Ik ben niet gelovig, maar ik geloof dat ik uiteindelijk voorbestemd was om daaraan deel te nemen. Er zijn zo veel tekenen : de reden waarom ik die ene ochtend te laat was, was omdat ik had zitten vieren dat Londen de Spelen zou organiseren. De twee ziekenhuizen waar ik heb gelegen, keken uit op de twee trainingslocaties voor de Paralympics. En onze eerste belangrijke wedstrijd was op 7 juli, de dag van de aanslag. Dat kan allemaal geen toeval zijn. Voor mij is de cirkel rond : ik was altijd voorbestemd om op die wagon te zitten, te overleven, en deel te nemen aan de Spelen. Zo redeneren heeft me geholpen het hele accident een positieve betekenis te gegeven. Als rugnummer heb ik nummer 7 gekozen, vastbesloten om van het cijfer iets positief te maken.
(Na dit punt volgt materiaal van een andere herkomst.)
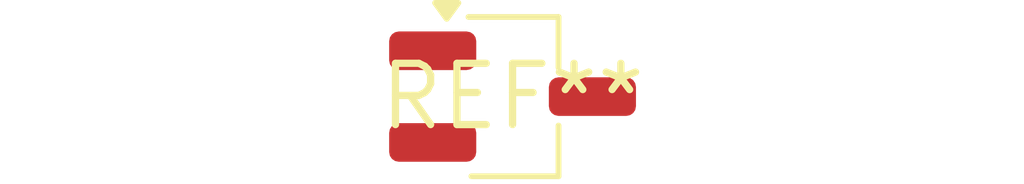
<source format=kicad_pcb>
(kicad_pcb (version 20240108) (generator pcbnew)

  (general
    (thickness 1.6)
  )

  (paper "A4")
  (layers
    (0 "F.Cu" signal)
    (31 "B.Cu" signal)
    (32 "B.Adhes" user "B.Adhesive")
    (33 "F.Adhes" user "F.Adhesive")
    (34 "B.Paste" user)
    (35 "F.Paste" user)
    (36 "B.SilkS" user "B.Silkscreen")
    (37 "F.SilkS" user "F.Silkscreen")
    (38 "B.Mask" user)
    (39 "F.Mask" user)
    (40 "Dwgs.User" user "User.Drawings")
    (41 "Cmts.User" user "User.Comments")
    (42 "Eco1.User" user "User.Eco1")
    (43 "Eco2.User" user "User.Eco2")
    (44 "Edge.Cuts" user)
    (45 "Margin" user)
    (46 "B.CrtYd" user "B.Courtyard")
    (47 "F.CrtYd" user "F.Courtyard")
    (48 "B.Fab" user)
    (49 "F.Fab" user)
    (50 "User.1" user)
    (51 "User.2" user)
    (52 "User.3" user)
    (53 "User.4" user)
    (54 "User.5" user)
    (55 "User.6" user)
    (56 "User.7" user)
    (57 "User.8" user)
    (58 "User.9" user)
  )

  (setup
    (pad_to_mask_clearance 0)
    (pcbplotparams
      (layerselection 0x00010fc_ffffffff)
      (plot_on_all_layers_selection 0x0000000_00000000)
      (disableapertmacros false)
      (usegerberextensions false)
      (usegerberattributes false)
      (usegerberadvancedattributes false)
      (creategerberjobfile false)
      (dashed_line_dash_ratio 12.000000)
      (dashed_line_gap_ratio 3.000000)
      (svgprecision 4)
      (plotframeref false)
      (viasonmask false)
      (mode 1)
      (useauxorigin false)
      (hpglpennumber 1)
      (hpglpenspeed 20)
      (hpglpendiameter 15.000000)
      (dxfpolygonmode false)
      (dxfimperialunits false)
      (dxfusepcbnewfont false)
      (psnegative false)
      (psa4output false)
      (plotreference false)
      (plotvalue false)
      (plotinvisibletext false)
      (sketchpadsonfab false)
      (subtractmaskfromsilk false)
      (outputformat 1)
      (mirror false)
      (drillshape 1)
      (scaleselection 1)
      (outputdirectory "")
    )
  )

  (net 0 "")

  (footprint "SC-59_Handsoldering" (layer "F.Cu") (at 0 0))

)

</source>
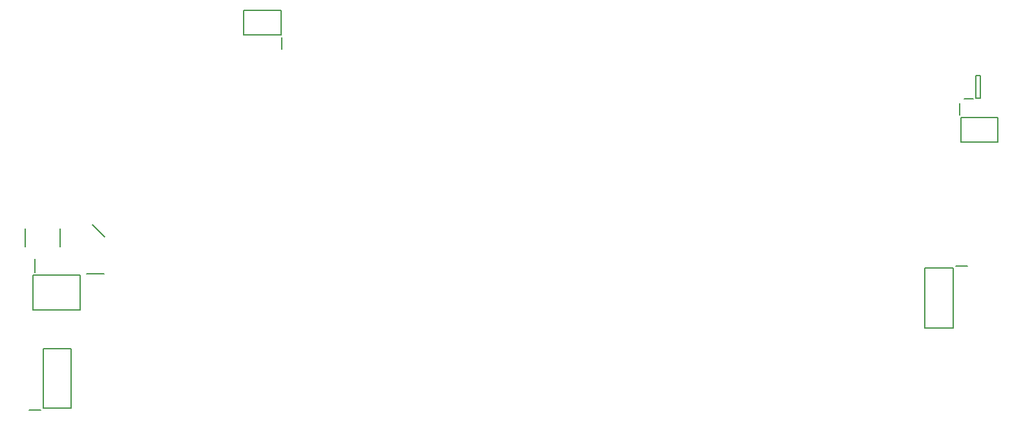
<source format=gbr>
%TF.GenerationSoftware,KiCad,Pcbnew,7.0.2-0*%
%TF.CreationDate,2023-04-25T00:34:15+03:00*%
%TF.ProjectId,PLC-CIM,504c432d-4349-44d2-9e6b-696361645f70,rev?*%
%TF.SameCoordinates,Original*%
%TF.FileFunction,Legend,Bot*%
%TF.FilePolarity,Positive*%
%FSLAX46Y46*%
G04 Gerber Fmt 4.6, Leading zero omitted, Abs format (unit mm)*
G04 Created by KiCad (PCBNEW 7.0.2-0) date 2023-04-25 00:34:15*
%MOMM*%
%LPD*%
G01*
G04 APERTURE LIST*
%ADD10C,0.200000*%
G04 APERTURE END LIST*
D10*
%TO.C,C2*%
X91440000Y-93287200D02*
X91440000Y-95587200D01*
%TO.C,C3*%
X97212800Y-99161600D02*
X94912800Y-99161600D01*
%TO.C,IC45*%
X209884400Y-76226000D02*
X211084400Y-76226000D01*
X211434400Y-76126000D02*
X212034400Y-76126000D01*
X211434400Y-73226000D02*
X211434400Y-76126000D01*
X212034400Y-76126000D02*
X212034400Y-73226000D01*
X212034400Y-73226000D02*
X211434400Y-73226000D01*
%TO.C,IC47*%
X209306800Y-76839800D02*
X209306800Y-78364800D01*
X209436800Y-78714800D02*
X209436800Y-81914800D01*
X214336800Y-78714800D02*
X209436800Y-78714800D01*
X209436800Y-81914800D02*
X214336800Y-81914800D01*
X214336800Y-81914800D02*
X214336800Y-78714800D01*
%TO.C,C4*%
X97333173Y-94335973D02*
X95706827Y-92709627D01*
%TO.C,U2*%
X115482200Y-64650800D02*
X115482200Y-67850800D01*
X120382200Y-64650800D02*
X115482200Y-64650800D01*
X115482200Y-67850800D02*
X120382200Y-67850800D01*
X120382200Y-67850800D02*
X120382200Y-64650800D01*
X120512200Y-69700800D02*
X120512200Y-68200800D01*
%TO.C,C1*%
X86868000Y-93287200D02*
X86868000Y-95587200D01*
%TO.C,IC31*%
X88132800Y-97200800D02*
X88132800Y-99000800D01*
X87882800Y-99350800D02*
X87882800Y-103950800D01*
X94082800Y-99350800D02*
X87882800Y-99350800D01*
X87882800Y-103950800D02*
X94082800Y-103950800D01*
X94082800Y-103950800D02*
X94082800Y-99350800D01*
%TO.C,IC46*%
X210287000Y-98208000D02*
X208812000Y-98208000D01*
X208462000Y-106258000D02*
X208462000Y-98458000D01*
X208462000Y-98458000D02*
X204762000Y-98458000D01*
X204762000Y-106258000D02*
X208462000Y-106258000D01*
X204762000Y-98458000D02*
X204762000Y-106258000D01*
%TO.C,IC44*%
X87401000Y-117072000D02*
X88876000Y-117072000D01*
X89226000Y-109022000D02*
X89226000Y-116822000D01*
X89226000Y-116822000D02*
X92926000Y-116822000D01*
X92926000Y-109022000D02*
X89226000Y-109022000D01*
X92926000Y-116822000D02*
X92926000Y-109022000D01*
%TD*%
M02*

</source>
Ik was altijd voorbestemd om op die wagon te zitten, te overleven, en deel te nemen aan de Spelen.
Momenteel trainen we om gekwalificeerd te geraken voor de Spelen van volgend jaar in Rio de Janeiro. We hebben nog twee kansen om ons te plaatsen, in juli en in maart 2016. Ik train op dit moment twintig uur per week, straks worden dat er dertig. Zo’n druk trainingsschema vraagt een enorme steun van je man en familie. Gelukkig begrijpen ze hoe graag ik dit doe. Ik hoop heel erg dat we erbij mogen zijn in Rio, al zal het nooit zo speciaal zijn als in Londen.”
JUNI 2015
De manier waarop Martine Wright praat over wat haar overkomen is, hoe ze erbovenop is gekomen en vooruit gaat met haar leven, is op z’n minst fenomenaal te noemen. Geen wonder dat ze een veelgevraagd spreker en mentor is, en dat er een film over haar leven in de maak is. Maar de tienjarige herdenkingsplechtigheid van de bomaanslagen kijkt ze met gemengde gevoelens tegemoet. “Er worden verschillende ceremonies voorbereid. En enerzijds kijk ik ernaar uit om Liz te zien, de families van de slachtoffers een dikke knuffel te geven, en bij te praten met de andere leden van Club 7/7, zoals we onszelf noemen. Maar anderzijds probeer ik mezelf te beschermen tegen te veel verdriet. Het zal een heel emotionele dag worden voor mijn familie. We hebben allemaal nare herinneringen aan die ene dag, en de maanden nadien. Het liefst zou ik ergens rustig en lekker met hen gaan eten en vieren dat we het samen overleefd hebben. Er is alleen één ding dat ik vóór de herdenking nog hoop te doen : op m’n eentje de metro nemen. Het is er in al die jaren nog niet van gekomen, omdat niet elk station voorzien is op rolstoelgebruikers. Niet dat ik het mis, de drukte van de underground, maar ik wil het absoluut gedaan hebben. Al is het maar een rit van één halte. Ik wil de hele gebeurtenis achter mij laten.”
Martine Wright
Geboren in 1972 in Londen.
Woont in Tring, Verenigd Koninkrijk.
Verloor beide benen door de terroristische aanslag van 7 juli 2005 in Londen. Lag tien dagen in coma.
Nam deel aan de Paralympics van 2012, als speler van het Britse vrouwelijke zitvolleybalteam.
Hoopt zich te kwalificeren voor de Paralympics van 2016.
Spreker, moeder en eigenaar van enkele huizen.
Deze reportage verscheen op 17 juni 2015 in Knack Weekend.